### Data for review:

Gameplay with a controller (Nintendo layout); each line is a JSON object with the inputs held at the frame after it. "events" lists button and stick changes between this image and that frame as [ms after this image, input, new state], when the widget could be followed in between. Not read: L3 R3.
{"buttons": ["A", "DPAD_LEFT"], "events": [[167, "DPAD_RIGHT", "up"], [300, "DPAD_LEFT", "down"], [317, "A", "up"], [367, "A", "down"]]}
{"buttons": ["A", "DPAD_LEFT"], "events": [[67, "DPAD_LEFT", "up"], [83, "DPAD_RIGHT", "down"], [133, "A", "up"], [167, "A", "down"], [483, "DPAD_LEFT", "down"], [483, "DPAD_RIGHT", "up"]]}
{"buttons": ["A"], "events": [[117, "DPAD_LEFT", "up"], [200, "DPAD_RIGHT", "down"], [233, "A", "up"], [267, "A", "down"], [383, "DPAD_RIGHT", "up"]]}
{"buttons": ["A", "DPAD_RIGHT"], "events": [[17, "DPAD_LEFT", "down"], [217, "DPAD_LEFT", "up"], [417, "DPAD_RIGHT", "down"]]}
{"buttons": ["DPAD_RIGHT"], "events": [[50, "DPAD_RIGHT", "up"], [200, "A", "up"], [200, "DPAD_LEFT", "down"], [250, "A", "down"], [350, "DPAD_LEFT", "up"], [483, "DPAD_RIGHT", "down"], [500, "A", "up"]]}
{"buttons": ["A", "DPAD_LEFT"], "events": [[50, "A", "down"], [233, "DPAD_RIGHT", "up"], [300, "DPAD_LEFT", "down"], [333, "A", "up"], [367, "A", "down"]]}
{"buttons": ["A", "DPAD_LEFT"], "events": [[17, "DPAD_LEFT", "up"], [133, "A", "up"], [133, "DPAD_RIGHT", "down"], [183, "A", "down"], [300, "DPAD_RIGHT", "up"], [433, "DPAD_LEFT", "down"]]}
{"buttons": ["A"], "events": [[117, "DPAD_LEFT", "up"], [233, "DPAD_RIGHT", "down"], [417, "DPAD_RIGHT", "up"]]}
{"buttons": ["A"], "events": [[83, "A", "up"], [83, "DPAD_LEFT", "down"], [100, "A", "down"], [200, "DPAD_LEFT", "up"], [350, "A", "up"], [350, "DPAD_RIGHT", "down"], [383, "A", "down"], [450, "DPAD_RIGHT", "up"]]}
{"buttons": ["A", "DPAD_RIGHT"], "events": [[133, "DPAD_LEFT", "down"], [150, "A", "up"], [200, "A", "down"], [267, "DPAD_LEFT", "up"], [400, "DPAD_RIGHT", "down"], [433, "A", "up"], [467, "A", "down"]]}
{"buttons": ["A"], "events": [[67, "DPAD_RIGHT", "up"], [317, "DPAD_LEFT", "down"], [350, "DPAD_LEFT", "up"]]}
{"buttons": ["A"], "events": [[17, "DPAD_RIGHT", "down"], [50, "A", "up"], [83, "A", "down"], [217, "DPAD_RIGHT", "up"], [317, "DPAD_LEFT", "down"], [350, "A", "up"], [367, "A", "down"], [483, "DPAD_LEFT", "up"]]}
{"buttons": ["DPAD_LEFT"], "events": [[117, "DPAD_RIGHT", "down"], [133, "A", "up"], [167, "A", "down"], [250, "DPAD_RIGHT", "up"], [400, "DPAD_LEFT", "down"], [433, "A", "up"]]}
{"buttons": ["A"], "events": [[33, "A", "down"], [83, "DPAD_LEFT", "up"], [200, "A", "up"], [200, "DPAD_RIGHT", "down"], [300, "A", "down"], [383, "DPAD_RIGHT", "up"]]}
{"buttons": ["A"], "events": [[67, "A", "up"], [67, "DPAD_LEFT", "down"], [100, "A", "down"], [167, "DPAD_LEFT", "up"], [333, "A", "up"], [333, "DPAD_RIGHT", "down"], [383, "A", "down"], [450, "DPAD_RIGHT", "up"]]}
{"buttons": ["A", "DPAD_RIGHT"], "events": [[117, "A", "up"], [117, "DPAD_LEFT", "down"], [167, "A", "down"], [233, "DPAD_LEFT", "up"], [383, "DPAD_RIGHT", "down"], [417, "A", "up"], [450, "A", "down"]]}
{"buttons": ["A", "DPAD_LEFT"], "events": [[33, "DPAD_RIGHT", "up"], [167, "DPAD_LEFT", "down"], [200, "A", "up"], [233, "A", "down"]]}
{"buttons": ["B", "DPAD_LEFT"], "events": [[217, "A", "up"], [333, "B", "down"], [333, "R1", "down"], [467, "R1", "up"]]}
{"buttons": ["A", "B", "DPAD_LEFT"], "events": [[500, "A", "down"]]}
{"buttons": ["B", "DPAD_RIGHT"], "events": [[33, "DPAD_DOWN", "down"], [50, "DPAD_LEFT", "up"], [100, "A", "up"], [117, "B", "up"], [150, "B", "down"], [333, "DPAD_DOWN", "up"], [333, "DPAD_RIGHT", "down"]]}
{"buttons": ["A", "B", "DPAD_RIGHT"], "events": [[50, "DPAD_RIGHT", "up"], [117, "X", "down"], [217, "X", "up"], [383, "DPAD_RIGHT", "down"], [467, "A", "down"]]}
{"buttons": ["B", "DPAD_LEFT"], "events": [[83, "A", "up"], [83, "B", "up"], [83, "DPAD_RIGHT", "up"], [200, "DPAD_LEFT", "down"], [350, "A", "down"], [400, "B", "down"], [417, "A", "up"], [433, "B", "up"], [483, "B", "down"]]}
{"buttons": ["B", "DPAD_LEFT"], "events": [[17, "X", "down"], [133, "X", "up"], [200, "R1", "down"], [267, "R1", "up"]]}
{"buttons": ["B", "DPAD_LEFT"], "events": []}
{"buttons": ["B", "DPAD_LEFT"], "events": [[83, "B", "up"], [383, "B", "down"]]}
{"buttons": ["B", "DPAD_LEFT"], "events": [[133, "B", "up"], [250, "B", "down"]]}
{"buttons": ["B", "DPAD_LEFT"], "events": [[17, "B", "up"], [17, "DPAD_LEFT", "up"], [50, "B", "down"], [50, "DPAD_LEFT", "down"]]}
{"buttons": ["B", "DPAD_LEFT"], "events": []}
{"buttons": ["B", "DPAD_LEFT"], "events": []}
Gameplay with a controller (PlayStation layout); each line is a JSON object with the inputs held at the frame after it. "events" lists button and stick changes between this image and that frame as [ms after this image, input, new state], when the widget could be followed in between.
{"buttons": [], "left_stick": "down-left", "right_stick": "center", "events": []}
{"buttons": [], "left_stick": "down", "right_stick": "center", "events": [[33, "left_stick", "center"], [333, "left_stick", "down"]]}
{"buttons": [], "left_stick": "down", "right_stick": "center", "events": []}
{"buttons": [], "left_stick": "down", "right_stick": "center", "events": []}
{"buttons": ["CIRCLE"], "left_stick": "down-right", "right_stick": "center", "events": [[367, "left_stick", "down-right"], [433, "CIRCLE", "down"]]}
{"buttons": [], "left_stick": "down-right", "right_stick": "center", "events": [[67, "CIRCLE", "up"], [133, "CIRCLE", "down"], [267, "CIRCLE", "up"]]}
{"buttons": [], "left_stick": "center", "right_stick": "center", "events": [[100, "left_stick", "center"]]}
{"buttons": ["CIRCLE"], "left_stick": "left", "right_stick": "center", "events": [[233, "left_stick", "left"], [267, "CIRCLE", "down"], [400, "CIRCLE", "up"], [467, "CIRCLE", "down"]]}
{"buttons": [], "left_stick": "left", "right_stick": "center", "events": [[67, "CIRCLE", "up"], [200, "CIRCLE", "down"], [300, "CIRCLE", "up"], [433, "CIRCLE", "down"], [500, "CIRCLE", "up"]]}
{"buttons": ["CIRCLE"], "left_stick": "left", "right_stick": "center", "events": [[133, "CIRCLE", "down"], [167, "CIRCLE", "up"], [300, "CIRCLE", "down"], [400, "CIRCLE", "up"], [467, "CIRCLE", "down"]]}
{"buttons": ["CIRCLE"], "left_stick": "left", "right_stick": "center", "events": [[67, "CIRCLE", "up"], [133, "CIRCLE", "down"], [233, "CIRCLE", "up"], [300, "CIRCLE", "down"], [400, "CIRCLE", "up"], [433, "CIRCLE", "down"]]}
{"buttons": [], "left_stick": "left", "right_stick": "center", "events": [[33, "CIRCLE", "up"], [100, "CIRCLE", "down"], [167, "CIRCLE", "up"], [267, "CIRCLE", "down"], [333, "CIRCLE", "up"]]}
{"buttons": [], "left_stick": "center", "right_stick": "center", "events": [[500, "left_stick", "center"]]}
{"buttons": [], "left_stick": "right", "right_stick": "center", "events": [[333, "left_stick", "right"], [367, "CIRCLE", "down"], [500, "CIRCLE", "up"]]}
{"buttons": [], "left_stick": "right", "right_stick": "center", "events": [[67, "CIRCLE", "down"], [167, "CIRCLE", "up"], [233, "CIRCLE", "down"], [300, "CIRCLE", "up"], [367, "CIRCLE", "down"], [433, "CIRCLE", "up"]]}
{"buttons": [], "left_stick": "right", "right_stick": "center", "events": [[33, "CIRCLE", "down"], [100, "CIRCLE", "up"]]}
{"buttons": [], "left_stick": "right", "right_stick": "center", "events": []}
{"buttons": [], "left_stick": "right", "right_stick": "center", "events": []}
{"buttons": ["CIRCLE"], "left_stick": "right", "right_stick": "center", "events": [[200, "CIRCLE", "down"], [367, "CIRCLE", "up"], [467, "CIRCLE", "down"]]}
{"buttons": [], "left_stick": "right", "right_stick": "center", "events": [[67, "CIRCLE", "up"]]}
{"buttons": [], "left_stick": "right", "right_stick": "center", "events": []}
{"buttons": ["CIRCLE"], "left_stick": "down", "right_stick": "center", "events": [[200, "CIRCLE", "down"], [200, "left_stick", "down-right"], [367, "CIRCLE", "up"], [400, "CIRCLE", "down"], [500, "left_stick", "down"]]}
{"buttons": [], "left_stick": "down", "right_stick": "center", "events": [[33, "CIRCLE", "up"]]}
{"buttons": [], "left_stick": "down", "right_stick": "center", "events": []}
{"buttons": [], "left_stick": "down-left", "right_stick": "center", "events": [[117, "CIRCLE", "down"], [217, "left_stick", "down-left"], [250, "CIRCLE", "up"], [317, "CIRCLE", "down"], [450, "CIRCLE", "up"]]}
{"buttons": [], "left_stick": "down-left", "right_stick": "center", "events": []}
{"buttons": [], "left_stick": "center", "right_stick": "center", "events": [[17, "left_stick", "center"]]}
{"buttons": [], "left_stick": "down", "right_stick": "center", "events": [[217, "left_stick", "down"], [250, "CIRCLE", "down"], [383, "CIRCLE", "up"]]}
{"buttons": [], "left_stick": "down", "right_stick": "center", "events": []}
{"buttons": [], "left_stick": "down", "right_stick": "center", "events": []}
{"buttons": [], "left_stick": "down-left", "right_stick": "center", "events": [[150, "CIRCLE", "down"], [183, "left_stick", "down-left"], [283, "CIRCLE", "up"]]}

### What to produce:
Wherever a line of the data above contains "inputs", copy that line.

### Answer box:
Gameplay with a controller (Nintendo layout); each line is a JSON object with the inputs held at the frame after it. "events" lists button and stick changes between this image and that frame as [ms after this image, input, new state], when the widget could be followed in between. Not read: L3 R3.
Gameplay with a controller (PlayStation layout); each line is a JSON object with the inputs held at the frame after it. "events" lists button and stick changes between this image and that frame as [ms after this image, input, new state], when the widget could be followed in between.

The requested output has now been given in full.